Mean of DataFrame
To find the mean of the values over rows or columns in DataFrame in Pandas, call mean() method on this DataFrame. mean() method returns a Series with the mean calculated over specified axis.
In this tutorial, we will learn how to find the mean of values along index or columns of a DataFrame using DataFrame.mean() method.
Syntax
The syntax of pandas DataFrame.mean() method is
DataFrame.mean(axis=None, skipna=None, level=None, numeric_only=None, **kwargs)
where
Parameter | Value | Description |
---|---|---|
axis | {index (0), columns (1)} | Axis for the function to be applied on. |
skipna | bool, default True | Exclude NA/null values when computing the result. |
level | int or level name, default None | If the axis is a MultiIndex (hierarchical), count along a particular level, collapsing into a Series. |
numeric_only | bool, default None | Include only float, int, boolean columns. If None, will attempt to use everything, then use only numeric data. Not implemented for Series. |
**kwargs | Additional keyword arguments to be passed to the function. |
Return Value
- Series or
- DataFrame (if level specified)
Examples
Mean of DataFrame for Columns
By default, the mean is calculated for columns (axis=0) in a DataFrame.

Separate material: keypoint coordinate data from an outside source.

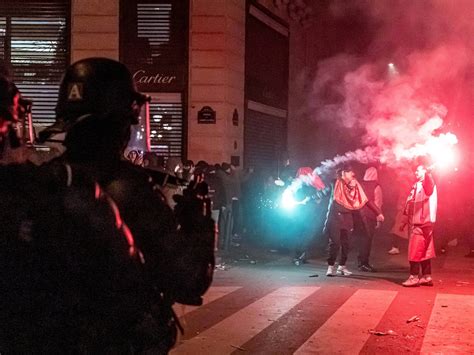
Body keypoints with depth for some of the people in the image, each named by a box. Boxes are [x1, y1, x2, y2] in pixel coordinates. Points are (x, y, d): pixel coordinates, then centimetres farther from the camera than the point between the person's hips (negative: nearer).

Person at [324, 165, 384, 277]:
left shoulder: (354, 185, 7)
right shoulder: (336, 184, -1)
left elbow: (365, 200, 5)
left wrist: (378, 213, 1)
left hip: (347, 217, 4)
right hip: (335, 216, -4)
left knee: (345, 242, 3)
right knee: (334, 242, -9)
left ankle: (342, 266, 12)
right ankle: (331, 266, -5)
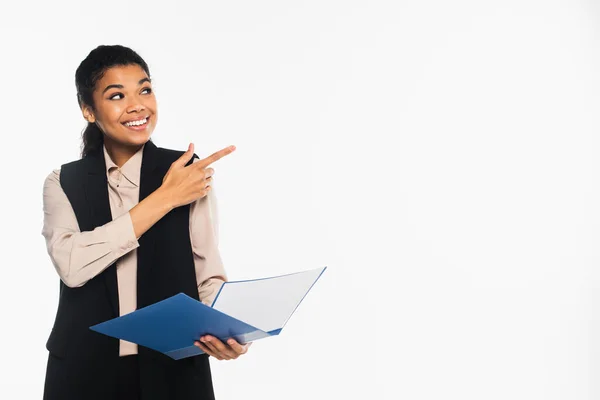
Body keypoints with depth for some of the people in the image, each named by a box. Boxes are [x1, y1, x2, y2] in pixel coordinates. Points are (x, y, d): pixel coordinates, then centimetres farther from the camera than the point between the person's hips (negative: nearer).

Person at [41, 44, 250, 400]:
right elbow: (71, 265, -16)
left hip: (174, 368, 0)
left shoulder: (189, 172, 0)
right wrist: (164, 198, -16)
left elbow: (209, 274, -3)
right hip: (85, 369, 1)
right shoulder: (63, 183, 2)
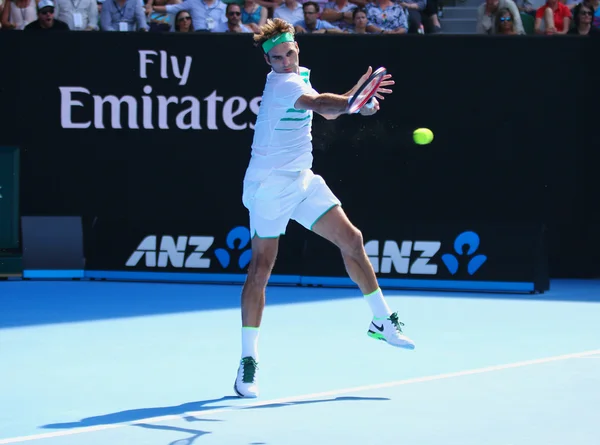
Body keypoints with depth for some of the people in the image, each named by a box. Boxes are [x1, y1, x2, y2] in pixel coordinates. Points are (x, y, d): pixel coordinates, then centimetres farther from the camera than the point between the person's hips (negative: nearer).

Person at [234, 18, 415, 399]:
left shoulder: (299, 78, 8)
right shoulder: (283, 84, -19)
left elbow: (326, 110, 21)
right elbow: (319, 104, -38)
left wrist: (355, 96, 2)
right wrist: (356, 103, -55)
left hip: (303, 180, 9)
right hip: (270, 185, -9)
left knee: (351, 239, 6)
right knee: (262, 267, -8)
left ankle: (383, 320, 20)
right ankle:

In the following program, we take a DataFrame two columns containing numerical data, and find the mean.
Example.py
import pandas as pd
df = pd.DataFrame({'a': [1, 4], 'b': [3, 4]})
result = df.mean()
print(result)
Output
a 2.5
b 3.5
dtype: float64
Mean of DataFrame for Rows
To compute the mean of DataFrame along rows, pass axis=1
in call to mean() method.
Example.py
import pandas as pd
df = pd.DataFrame({'a': [1, 4], 'b': [3, 4]})
result = df.mean(axis=1)
print(result)
Output
0 2.0
1 4.0
dtype: float64
Do not skip NA while finding Mean
By default, NA values like None, np.nan, etc are ignored. But if we would like consider those values as well, pass skipna=False
to mean() method.
Example.py
import pandas as pd
df = pd.DataFrame({'a': [1, None], 'b': [3, 4]})
result = df.mean(skipna=False)
print(result)
Output
a NaN
b 3.5
dtype: float64
If any of the values is NA, then the mean would be considered as NaN.
Conclusion
In this Pandas Tutorial, we learned how to find the mean of DataFrame along rows or columns using pandas DataFrame.mean() method.